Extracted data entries

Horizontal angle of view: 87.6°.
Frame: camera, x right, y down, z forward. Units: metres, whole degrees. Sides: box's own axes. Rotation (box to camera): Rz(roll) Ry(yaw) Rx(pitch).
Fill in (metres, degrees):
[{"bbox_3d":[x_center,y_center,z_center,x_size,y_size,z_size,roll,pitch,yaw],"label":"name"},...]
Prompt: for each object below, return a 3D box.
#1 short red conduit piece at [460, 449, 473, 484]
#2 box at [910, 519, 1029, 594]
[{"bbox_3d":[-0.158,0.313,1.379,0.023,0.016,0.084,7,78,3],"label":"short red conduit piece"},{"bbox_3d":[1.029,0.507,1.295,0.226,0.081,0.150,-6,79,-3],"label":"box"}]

==

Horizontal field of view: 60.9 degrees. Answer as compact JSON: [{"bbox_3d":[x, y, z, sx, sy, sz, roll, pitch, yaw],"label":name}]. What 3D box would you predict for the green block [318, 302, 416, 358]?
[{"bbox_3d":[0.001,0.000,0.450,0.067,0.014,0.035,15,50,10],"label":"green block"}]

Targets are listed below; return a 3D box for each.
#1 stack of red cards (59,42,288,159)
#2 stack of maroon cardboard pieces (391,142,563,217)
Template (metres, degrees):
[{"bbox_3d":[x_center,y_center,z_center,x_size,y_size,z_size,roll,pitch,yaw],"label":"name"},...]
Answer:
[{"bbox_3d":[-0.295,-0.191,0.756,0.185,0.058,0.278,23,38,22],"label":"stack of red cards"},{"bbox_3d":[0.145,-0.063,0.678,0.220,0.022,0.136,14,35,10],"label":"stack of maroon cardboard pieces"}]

Exercise description: Which lines above hold the string "return"? Show each of them.

Output for this task:
Prompt: for each object below, return a 3D box.
Targets are listed below; return a 3D box for each.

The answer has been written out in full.